David Duchovny won’t be out of the series game long after “Californication” finishes its seven-season run on Showtime this year. The actor will star in a period NBC drama as a police detective on the trail of the Los Angeles-area hippie cult leader who turns out to be Charles Manson.
NBC has given a 13-episode straight-to-series order to “Aquarius,” penned by drama vet John McNamara (“In Plain Sight,” “Profit”) who exec produces with Duchovny, Marty Adelstein (“Prison Break”) and Duchovny’s longtime manager Melanie Greene. “Aquarius” hails from ITV Studios and Marty Adelstein Prods.
The pact also marks Duchovny’s reunion with NBC Entertainment chief Bob Greenblatt, who greenlight “Californication” during his tenure as Showtime entertainment prexy.

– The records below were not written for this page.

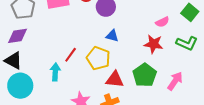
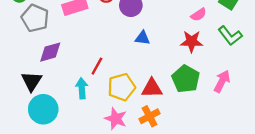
purple diamond: (17, 36) -> (50, 52), moved
green L-shape: (187, 43) -> (230, 36), turned 35
yellow pentagon: (98, 58) -> (121, 87), moved, turned -30
black triangle: (13, 61) -> (32, 81), turned 42

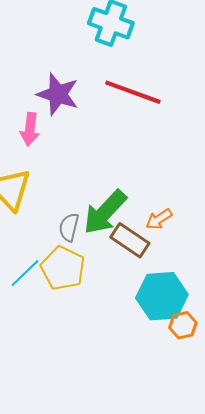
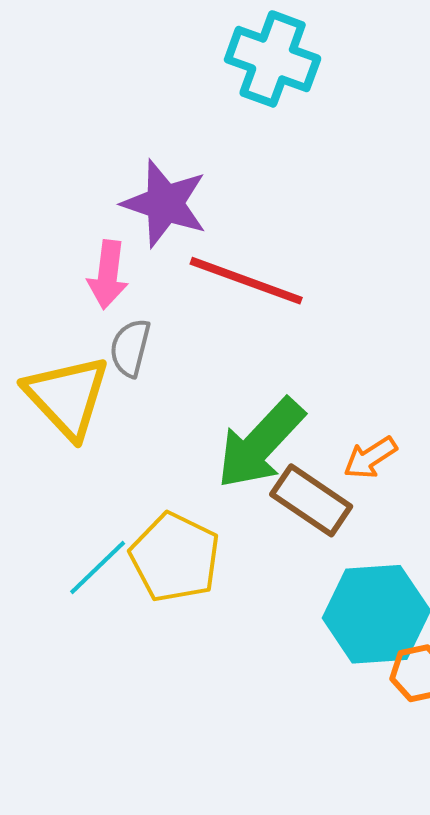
red line: (133, 92) -> (246, 281), moved
gray semicircle: (69, 227) -> (130, 348), moved

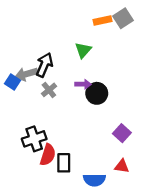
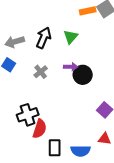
black arrow: (44, 65) -> (44, 38), moved
gray arrow: (26, 74) -> (15, 42), moved
black rectangle: (64, 163) -> (55, 148), moved

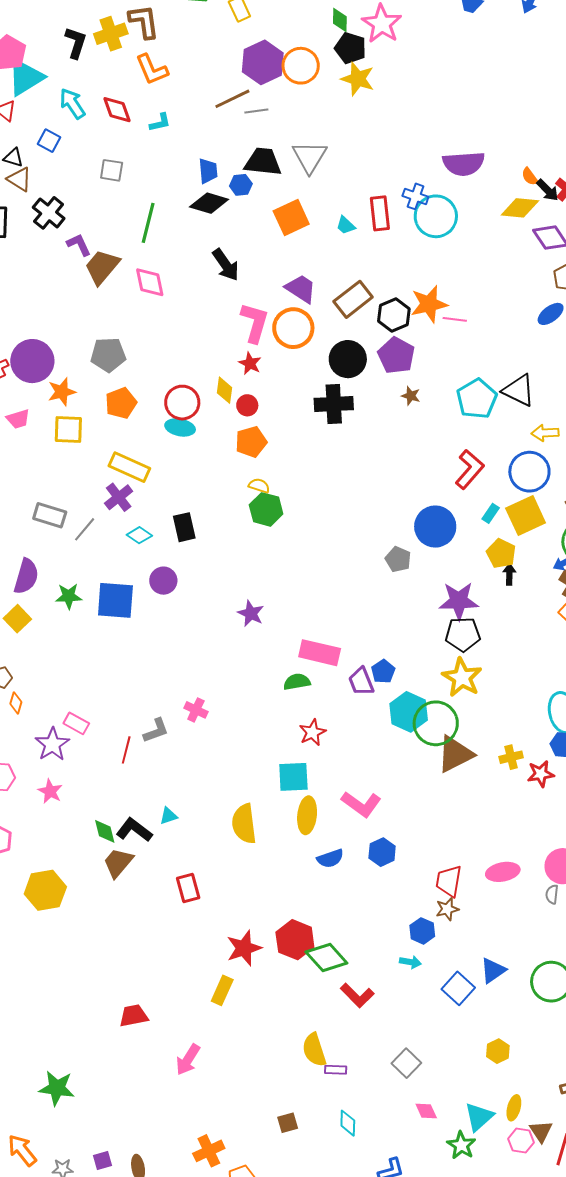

Greenblatt and Duchovny also go back to the origins of “The X-Files” when Greenblatt headed drama at Fox.
“I’m thrilled to be working with Bob Greenblatt again and coming back to broadcast television. I think ‘Aquarius’ has a chance to be a special show and I can’t wait to get going,” Duchovny said. Greenblatt returned the compliment, adding: ”I’m especially pleased that he wanted to come to NBC where I know there is a big audience waiting to see him.”
In “Aquarius,” Duchovny will play a Los Angeles police sergeant with a complicated personal life. In the late 1960s, he and his younger partner begin tracking a small-time criminal who specializes in luring vulnerable young women to his “cause.”
The plan is that the series will follow “the twists and turns” of Manson’s early efforts, but the horrific murder spree in August 1969 that made his name synonymous with evil will not enter the story until subsequent seasons.
“Event series are a big priority for us, and the combination of a show that charts the lead-up to the Manson murders, along with a television star of the magnitude of David Duchovny, is the very definition of an event,” said NBC Entertainment prexy Jennifer Salke.